Selesai melaksanakan wukuf, berdiam di Padang Arafah pada 9 Dzulhijjah, setiap tahun sekitar dua juta jemaah haji secara serentak dan dalam waktu hampir bersamaan selepas shalat Maghrib, bergerak menuju Mina yang letaknya sekitar lima kilometer dari Arafah, untuk mengumpulkan batu kerikil pelempar jumrah di Mina.
Sedari berangkat dari Makkah untuk melaksanakan wukuf di Arafah pada 8 Dzulhijjah, dan seterusnya di Mina, jemaah haji memang kurang istirahat.
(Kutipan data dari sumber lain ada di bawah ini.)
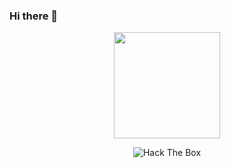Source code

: ### Hi there 👋

<p align="center">
<img src="https://media.giphy.com/media/MeJgB3yMMwIaHmKD4z/giphy.gif" width="170px">
</p>



<p align="center">
<img src="http://www.hackthebox.eu/badge/image/454091" alt="Hack The Box">
<script src="https://tryhackme.com/badge/108991"></script>
</p>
Mungkin itulah sebabnya, dulu Almarhum Bapakku menganjurkan agar berhajilah selagi fisik masih kuat. Dan rasanya benar-benar anjuran yang patut diperhatikan dan dituruti.
Alhamdulillah, rasa suka cita mengiringi hampir semua kegiatan ibadahku selama di Tanah Suci. Allah SWT mengabulkan doaku dan doa kedua orangtuaku sehingga aku dapat mencium batu hitam Hajar Aswad yang berada di salah satu sudut Ka’bah pada saat aku melakukan tawaf umrah setiba dari Madinah.
Untuk dapat mencium batu hitam ini dibutuhkan perjuangan keras. Puluhan bahkan mungkin ratusan ribu jemaah haji yang sedang tawaf, tak terkecuali aku, mempunyai niat dan keinginan yang sama untuk mencium Hajar Aswad. Ada yang berhasil dan ada pula yang belum.